Gemäß § 112 Abs. 1 StPO muss der Täter einer Straftat dringend verdächtig sein, es muss ein Haftgrund (Flucht, Fluchtgefahr, Verdunklungsabsicht, Wiederholungsgefahr) bestehen und die Anordnung der Untersuchungshaft muss verhältnismäßig sein.

Ein dringender Tatverdacht ist dann gegeben, wenn nach den bisherigen Ermittlungen konkrete Tatsachen erwarten lassen, dass der Täter mit hoher Wahrscheinlichkeit eine Straftat rechtswidrig und schuldhaft begangen hat oder an der Begehung einer Straftat beteiligt war.

In den meisten Fälle wird die Anordnung der Untersuchungshaft auf den Haftgrund der Fluchtgefahr gestützt. Aber was ist überhaupt eine solche Fluchtgefahr und welche Voraussetzungen müssen für Ihre Annahme erfüllt sein?

Eine Fluchtgefahr wird überwiegend dann angenommen, wenn die Würdigung aller Umstände des Einzelfalls es wahrscheinlicher macht, dass der Beschuldigte sich dem Verfahren entzieht, als dass er sich ihm zur Verfügung halten wird.

Hierbei darf die Annahme der Fluchtgefahr nicht auf Vermutungen gestützt werden, sondern muss sich aus bestimmten Tatsachen ergeben. Dass eine Fluchtgefahr „denkbar“ ist, etwa weil der Beschuldigte, Ausländer ist und daher Verbindungen ins Ausland haben könnte, genügt ebenso wenig für die Annahme einer Fluchtgefahr wie die Vermutung, der Beschuldigte lebe in prekären wirtschaftlichen Verhältnissen.

Erforderlich ist eine Gesamtabwägung aller für und gegen eine drohende Flucht sprechende Gesichtspunkte.
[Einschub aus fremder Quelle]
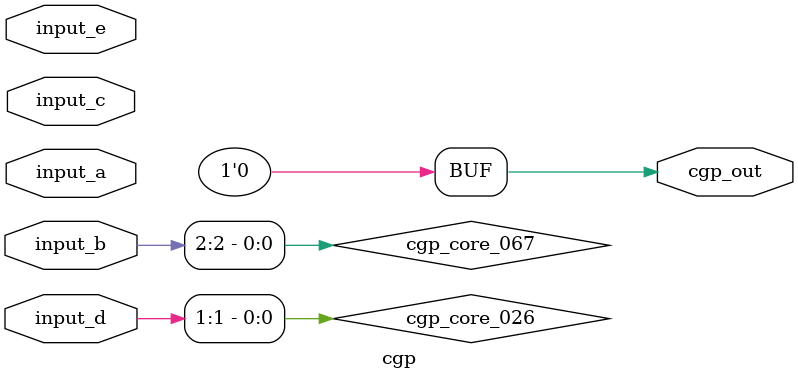
<source format=v>
module cgp(input [2:0] input_a, input [2:0] input_b, input [2:0] input_c, input [2:0] input_d, input [2:0] input_e, output [0:0] cgp_out);
  wire cgp_core_018;
  wire cgp_core_024;
  wire cgp_core_026;
  wire cgp_core_029;
  wire cgp_core_031;
  wire cgp_core_033;
  wire cgp_core_034;
  wire cgp_core_037;
  wire cgp_core_044;
  wire cgp_core_045;
  wire cgp_core_048;
  wire cgp_core_049;
  wire cgp_core_051;
  wire cgp_core_052;
  wire cgp_core_054;
  wire cgp_core_057;
  wire cgp_core_060_not;
  wire cgp_core_063;
  wire cgp_core_064;
  wire cgp_core_066;
  wire cgp_core_067;
  wire cgp_core_069;
  wire cgp_core_072;
  wire cgp_core_077_not;
  wire cgp_core_078;

  assign cgp_core_018 = input_a[0] & input_b[0];
  assign cgp_core_024 = ~input_d[1];
  assign cgp_core_026 = ~cgp_core_024;
  assign cgp_core_029 = input_d[2] ^ input_e[0];
  assign cgp_core_031 = ~(input_e[1] ^ input_b[0]);
  assign cgp_core_033 = input_a[0] | input_d[0];
  assign cgp_core_034 = input_e[2] ^ input_d[0];
  assign cgp_core_037 = ~(input_d[2] ^ input_a[1]);
  assign cgp_core_044 = input_e[2] & input_d[0];
  assign cgp_core_045 = ~(input_b[2] & input_b[2]);
  assign cgp_core_048 = input_c[2] | input_a[0];
  assign cgp_core_049 = input_c[2] & input_e[2];
  assign cgp_core_051 = ~(input_b[2] ^ input_c[2]);
  assign cgp_core_052 = input_b[1] | input_a[0];
  assign cgp_core_054 = input_b[1] & cgp_core_052;
  assign cgp_core_057 = ~(input_e[0] & input_c[1]);
  assign cgp_core_060_not = ~input_a[2];
  assign cgp_core_063 = ~(input_b[1] | input_c[2]);
  assign cgp_core_064 = cgp_core_063 | input_c[2];
  assign cgp_core_066 = ~(input_b[1] ^ input_d[1]);
  assign cgp_core_067 = ~cgp_core_045;
  assign cgp_core_069 = ~(input_e[1] | input_b[1]);
  assign cgp_core_072 = input_e[0] & input_c[0];
  assign cgp_core_077_not = ~input_a[1];
  assign cgp_core_078 = input_c[2] | input_d[0];

  assign cgp_out[0] = 1'b0;
endmodule
</source>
Zu den maßgeblichen Umständen gehören vor allem die Art der dem Beschuldigten vorgeworfenen Tat, die Persönlichkeit des Beschuldigten, seine Lebensverhältnisse, sein Vorleben sowie sein Verhalten vor und nach der Tat. Zu berücksichtigen ist insbesondere auch ein von der Straferwartung gegebenenfalls ausgehender erheblicher Anreiz zur Flucht.

Oftmals können die Inhaftierten ihre Freiheit nur durch eine/n Rechtsanwalt/Rechtsanwältin zurückerlangen, der/die für Ihre Befreiung kämpft. Mögliche Rechtsmittel, um gegen einen Haftbefehl vorzugehen, sind die Haftprüfung (§ 117 Abs. 1 i. V. m. § 118 StPO) und die Haftbeschwerde (§ 304 StPO).

Im Rahmen beider Rechtsmittel ist es von besonderer Wichtigkeit die Argumente vorzutragen, die gegen die Aufrechterhaltung des Haftbefehls oder aber für die Außervollzugsetzung des Haftbefehls sprechen.

Für den Fall, dass die Rechtswidrigkeit der Anordnung der Untersuchungshaft festgestellt wird, können die zu Unrecht Inhaftierten eine finanzielle Entschädigung nach dem Gesetz über die Entschädigung für Strafverfolgungsmaßnahmen (StrEG) gelten machen. Die Entschädigung für einen Hafttag liegt aktuell bei 75 Euro – ein schwacher Trost für diejenigen, die sich zu Unrecht in Untersuchungshaft befanden.